Oliver was like a child. He came only at weekends – and when he was with her he played at ‘house’, just as she and Agnes used to do when they were little – changing round the furniture and setting out the cupboards. Then he left her alone, from Sunday night until Friday; alone with nothing to do but wait – and think. And she wasn’t used to being alone. She couldn’t sleep, alone. Every night, when she lay alone she awoke at two o’clock. The girl, Iris, slept, the town slept, only Rosie was awake, needing Oliver and the comfort of his arms.
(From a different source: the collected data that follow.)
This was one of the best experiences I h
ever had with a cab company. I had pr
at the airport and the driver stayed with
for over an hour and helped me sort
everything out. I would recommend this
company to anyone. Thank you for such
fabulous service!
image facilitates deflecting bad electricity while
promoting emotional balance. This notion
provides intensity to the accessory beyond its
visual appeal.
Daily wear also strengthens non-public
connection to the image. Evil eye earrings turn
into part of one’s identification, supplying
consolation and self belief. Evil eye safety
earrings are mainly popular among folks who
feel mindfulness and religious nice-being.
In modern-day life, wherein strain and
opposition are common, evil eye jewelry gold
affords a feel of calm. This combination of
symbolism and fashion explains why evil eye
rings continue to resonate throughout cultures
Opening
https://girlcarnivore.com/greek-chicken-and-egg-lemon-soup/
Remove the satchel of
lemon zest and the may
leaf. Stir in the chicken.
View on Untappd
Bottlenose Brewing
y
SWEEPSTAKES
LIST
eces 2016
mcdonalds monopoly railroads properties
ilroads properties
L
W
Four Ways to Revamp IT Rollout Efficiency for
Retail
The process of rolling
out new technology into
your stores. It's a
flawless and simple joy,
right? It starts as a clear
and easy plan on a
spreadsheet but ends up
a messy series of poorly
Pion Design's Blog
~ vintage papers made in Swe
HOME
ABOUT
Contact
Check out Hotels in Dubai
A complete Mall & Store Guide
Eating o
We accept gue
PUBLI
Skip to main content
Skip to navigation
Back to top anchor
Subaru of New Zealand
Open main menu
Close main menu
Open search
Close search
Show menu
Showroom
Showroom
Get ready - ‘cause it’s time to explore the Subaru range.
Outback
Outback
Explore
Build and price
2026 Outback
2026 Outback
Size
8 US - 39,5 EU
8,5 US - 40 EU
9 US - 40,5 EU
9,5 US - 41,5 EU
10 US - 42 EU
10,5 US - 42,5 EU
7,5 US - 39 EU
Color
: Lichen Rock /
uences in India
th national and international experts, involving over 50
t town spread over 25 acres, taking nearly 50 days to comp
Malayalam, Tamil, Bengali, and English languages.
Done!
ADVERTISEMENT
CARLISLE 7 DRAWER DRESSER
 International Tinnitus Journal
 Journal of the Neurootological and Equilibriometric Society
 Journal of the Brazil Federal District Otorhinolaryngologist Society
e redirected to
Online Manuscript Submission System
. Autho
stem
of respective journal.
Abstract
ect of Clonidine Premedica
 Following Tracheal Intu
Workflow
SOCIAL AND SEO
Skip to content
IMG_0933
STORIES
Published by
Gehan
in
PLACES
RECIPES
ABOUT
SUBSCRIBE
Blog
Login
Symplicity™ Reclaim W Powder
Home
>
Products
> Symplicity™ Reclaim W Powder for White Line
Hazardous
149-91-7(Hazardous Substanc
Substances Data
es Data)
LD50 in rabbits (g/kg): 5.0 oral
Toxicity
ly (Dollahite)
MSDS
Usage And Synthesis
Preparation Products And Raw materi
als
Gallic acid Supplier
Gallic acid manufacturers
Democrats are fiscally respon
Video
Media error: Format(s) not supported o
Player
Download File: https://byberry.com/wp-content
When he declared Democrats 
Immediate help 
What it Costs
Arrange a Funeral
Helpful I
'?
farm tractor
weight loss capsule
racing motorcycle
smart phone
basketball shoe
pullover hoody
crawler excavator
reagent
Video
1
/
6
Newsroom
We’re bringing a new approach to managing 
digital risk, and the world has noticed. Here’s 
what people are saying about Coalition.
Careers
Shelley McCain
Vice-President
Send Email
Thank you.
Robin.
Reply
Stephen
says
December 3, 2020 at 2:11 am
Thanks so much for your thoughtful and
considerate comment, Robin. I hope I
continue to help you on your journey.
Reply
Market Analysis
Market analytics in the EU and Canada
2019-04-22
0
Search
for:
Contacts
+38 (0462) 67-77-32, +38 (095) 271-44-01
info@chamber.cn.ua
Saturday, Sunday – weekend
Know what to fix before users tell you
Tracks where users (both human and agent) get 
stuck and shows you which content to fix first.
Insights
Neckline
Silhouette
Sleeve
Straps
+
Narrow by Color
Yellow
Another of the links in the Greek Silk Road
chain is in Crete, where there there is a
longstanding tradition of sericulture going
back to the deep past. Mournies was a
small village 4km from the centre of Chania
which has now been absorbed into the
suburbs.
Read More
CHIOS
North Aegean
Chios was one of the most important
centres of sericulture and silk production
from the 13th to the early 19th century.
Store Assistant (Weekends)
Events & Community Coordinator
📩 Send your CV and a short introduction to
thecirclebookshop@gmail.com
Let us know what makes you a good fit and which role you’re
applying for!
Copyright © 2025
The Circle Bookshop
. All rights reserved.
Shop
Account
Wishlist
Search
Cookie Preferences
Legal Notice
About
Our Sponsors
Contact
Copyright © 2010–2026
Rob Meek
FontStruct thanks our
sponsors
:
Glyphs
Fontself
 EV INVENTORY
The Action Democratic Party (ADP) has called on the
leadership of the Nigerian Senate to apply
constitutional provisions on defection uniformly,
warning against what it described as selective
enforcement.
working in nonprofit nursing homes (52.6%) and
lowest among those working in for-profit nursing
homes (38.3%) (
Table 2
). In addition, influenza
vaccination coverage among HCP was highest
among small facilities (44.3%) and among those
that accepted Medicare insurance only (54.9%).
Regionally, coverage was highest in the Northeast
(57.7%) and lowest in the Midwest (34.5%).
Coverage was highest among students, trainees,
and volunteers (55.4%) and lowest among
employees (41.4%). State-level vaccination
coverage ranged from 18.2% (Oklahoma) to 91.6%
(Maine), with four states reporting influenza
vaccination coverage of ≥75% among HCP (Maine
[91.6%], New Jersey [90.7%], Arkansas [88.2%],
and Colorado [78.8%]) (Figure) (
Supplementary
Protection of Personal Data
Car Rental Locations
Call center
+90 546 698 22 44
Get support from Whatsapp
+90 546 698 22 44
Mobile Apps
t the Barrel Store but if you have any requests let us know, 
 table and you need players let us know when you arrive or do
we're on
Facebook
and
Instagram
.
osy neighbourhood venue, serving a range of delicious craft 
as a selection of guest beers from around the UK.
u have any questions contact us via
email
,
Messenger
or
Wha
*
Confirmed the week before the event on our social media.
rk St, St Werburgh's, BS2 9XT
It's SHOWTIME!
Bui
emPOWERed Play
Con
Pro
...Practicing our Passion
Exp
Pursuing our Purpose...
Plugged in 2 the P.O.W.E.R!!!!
She had started to build a good fire so that it would be in, glowing and reassuring, when she woke. But the bedroom had a tiny fireplace and often the fire went out. It was then that she heard the voice. It never came when Oliver was there or when she was talking to the girl, Iris. At first she used to place her hands over her ears and blot out the sound. Lately she’d been listening.